How Does Your Horse Lead?

Posted in: Featured, Horse Training

How Does Your Horse Lead? Does he accompany you and come along with you? Does he pull, push or drag?

I was recently with Tom Wagoner, Feet First Horsemanship, and he was just working a colt that had pretty sticky feet: the colt did not want to move them, meaning he did not want to lead up with Tom. Right in the midst of Tom’s work, we were called to lunch. I watched Tom as he announced let’s go eat and he smiled at the colt’s owner and said, “If you don’t mind, I’ll take your colt along with me to lunch?” Tom had the colt’s feet moving just enough for the colt to “go along with him” and then the colt just hung out with Tom for lunch. As the conversation ended and tummies were full, Tom started up again with the colt, moving his feet this way and that way, forward back left and right. The colt was interested in keeping up with Tom and “Going along with him!” Hence, Tom was leading the colt, not dragging him, not pulling him and not pushing him!

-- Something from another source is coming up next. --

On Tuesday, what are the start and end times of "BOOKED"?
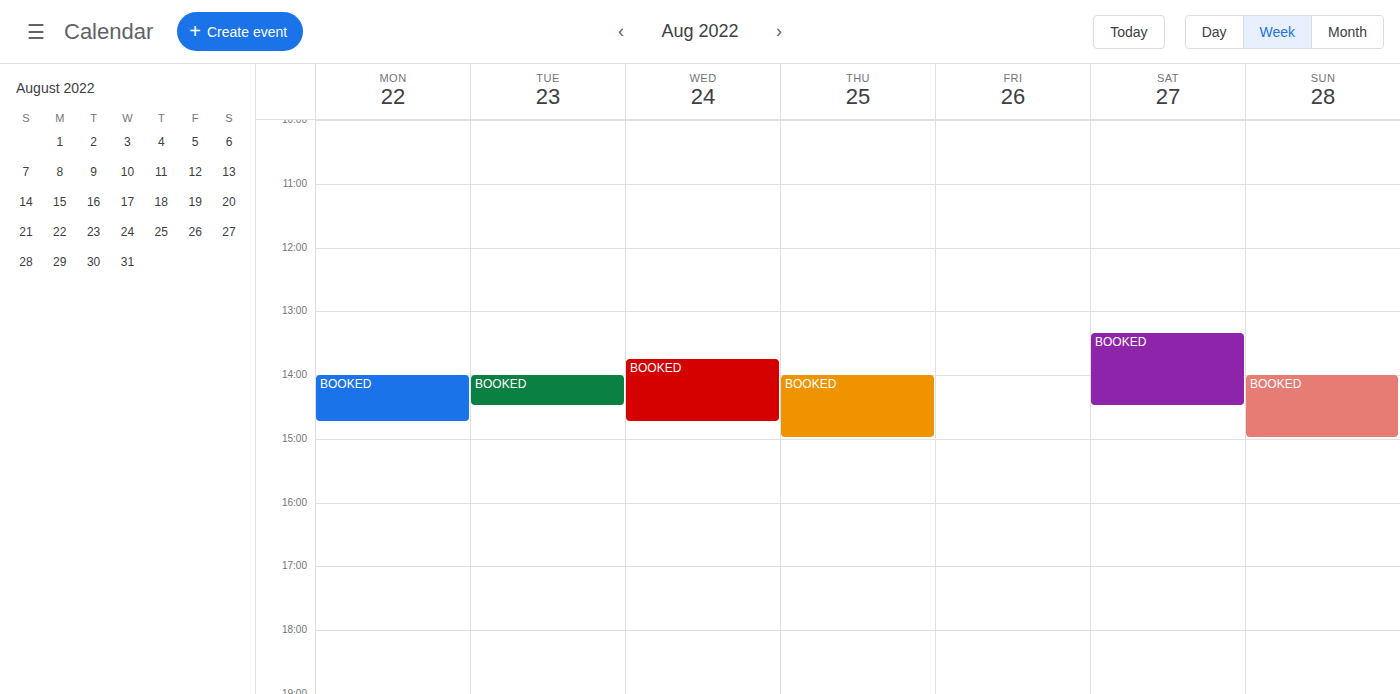
2:00 PM to 2:30 PM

A few years ago, a customer sent me a colt to start on barrels. Not too long after I had their colt they called curious as to how their colt was doing. I said, “Well, your horse doesn’t lead well.” In my mind I was meaning I had to drag their horse everywhere. Their horse had no feel, she did not know to give lightly to pressure. Well, she didn’t even know to give begrudgingly to pressure, was resistant to load in the trailer, and to tie up. Really, she drug everywhere and didn’t know to move her feet. The customers were offended because in their minds, all they knew were to drag their horses around.

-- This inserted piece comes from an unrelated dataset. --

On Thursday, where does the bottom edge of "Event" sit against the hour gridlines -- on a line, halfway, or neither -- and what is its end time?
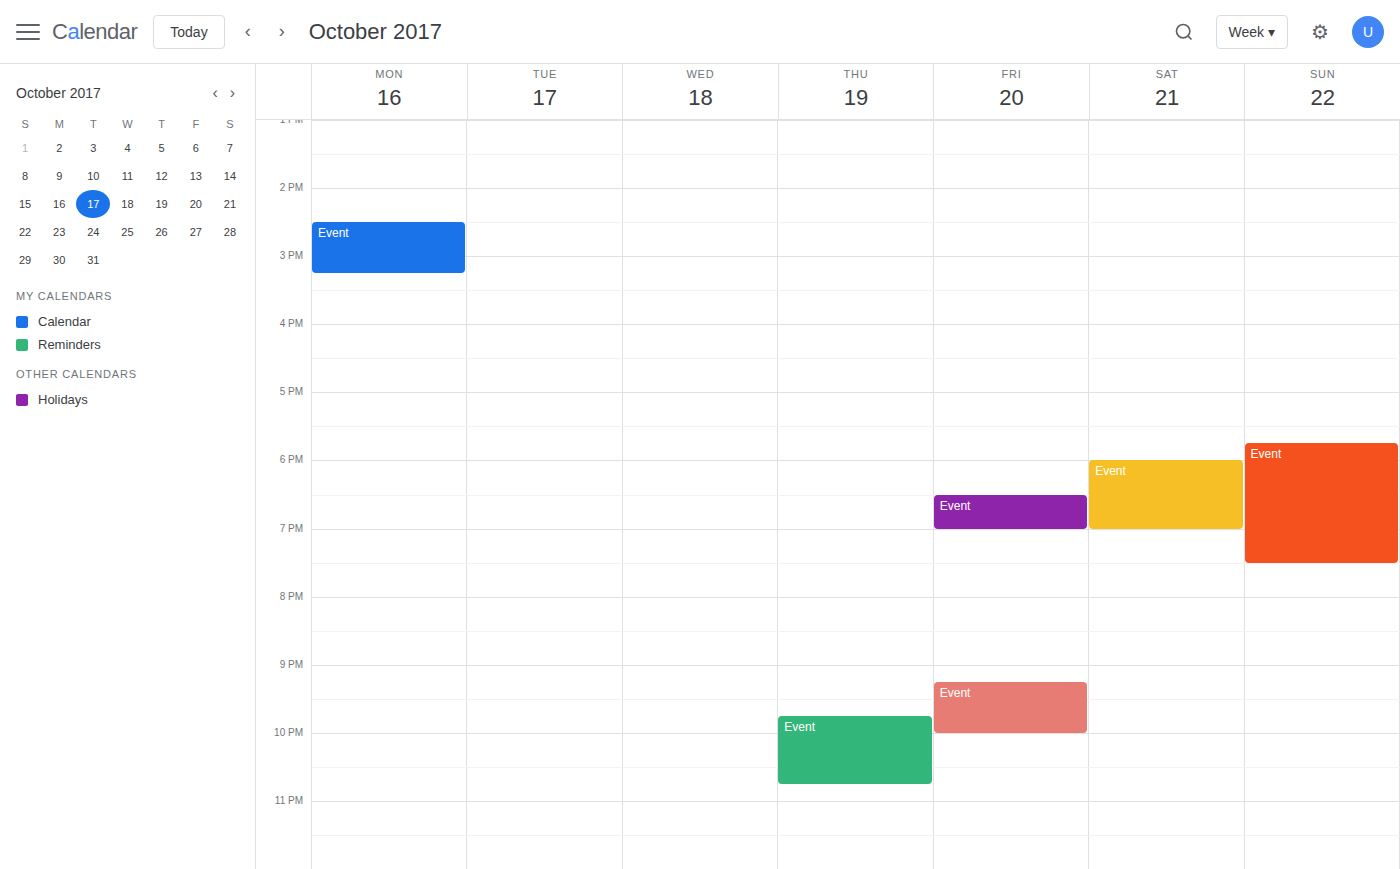
10:45 PM -- neither: three quarters of the way from the 10 PM line to the 11 PM line.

Today I heard a used car lot’s advertisement: “Drag, pull or push your car in for money off one of our vehicles!” It reminded me of this horse and her owner…teaching a horse to give to the slightest pressure, and move their feet when you ask makes all the difference in how they lead, load in a trailer and tie up!

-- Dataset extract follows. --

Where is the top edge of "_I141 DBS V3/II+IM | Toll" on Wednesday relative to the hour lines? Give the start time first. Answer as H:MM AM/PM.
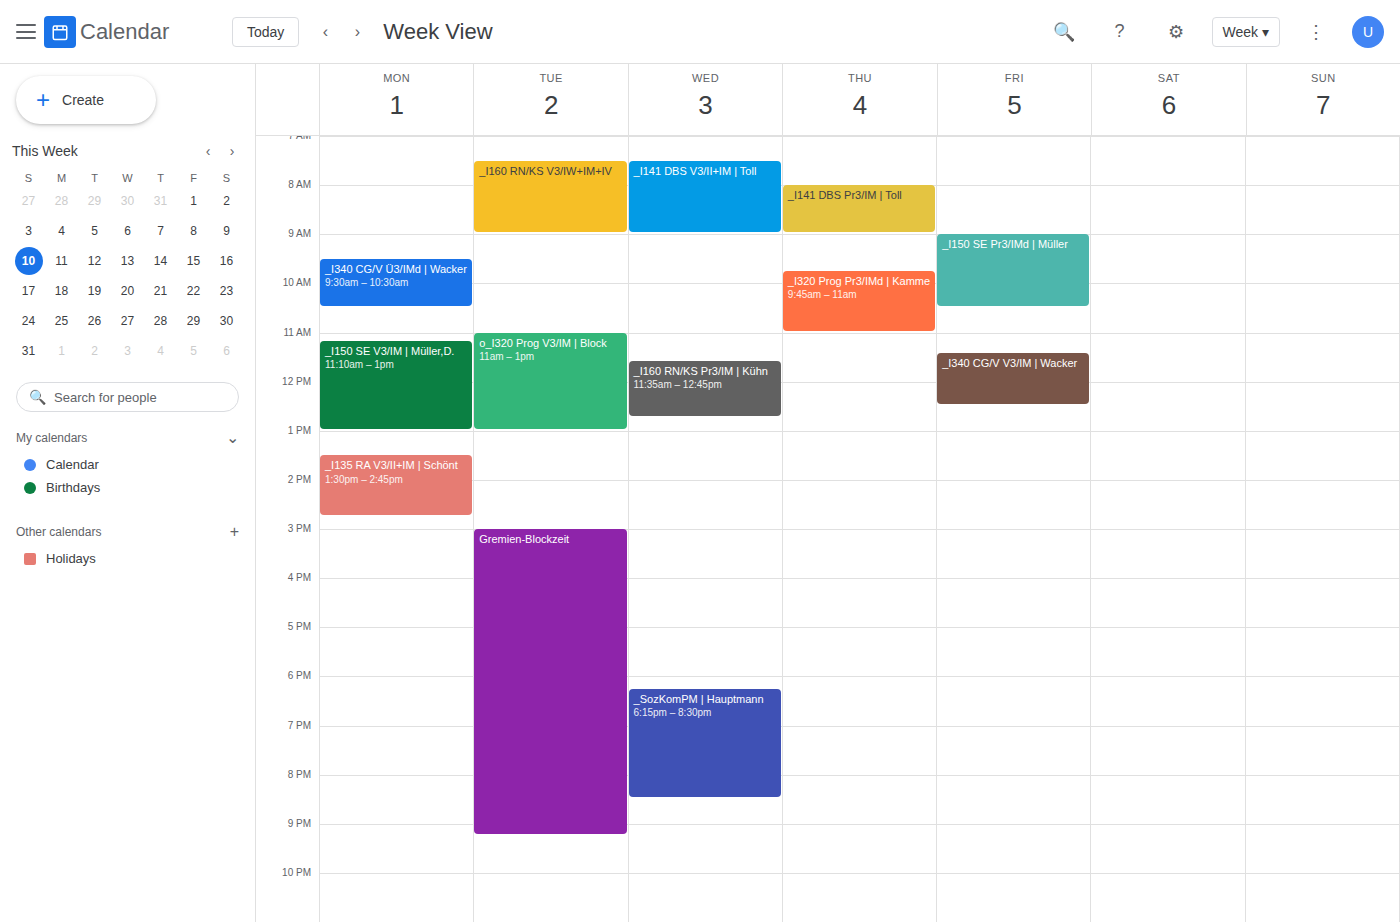
7:30 AM -- halfway between the 7 AM and 8 AM lines.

Preparing to as for movement

Watch at your next horse gathering at how horses lead for their owners: are they willingly going along with slack in the lead rope? Is the owner marching off dragging their horse behind? Is the horse running off with their owner in tow?

Watch for Part I: How to get our horses to go with us instead of dragging behind or pulling ahead.

Watch for Part II: By teaching our horses to go with us, loading in a trailer is made easier.

Watch for Part III: How horses that know where the end of the lead rope is are easier to tie up.

Posted in: Featured, Horse Training


About Lynn Kohr

I am a barrel and pole horse trainer, giving springtime barrel racing and pole bending clinics and workshops, competing in barrel racing and pole bending futurities while marketing our horses for sale. I am a Mom of 3: Sage 14, Cedar 13 and Stratton 11...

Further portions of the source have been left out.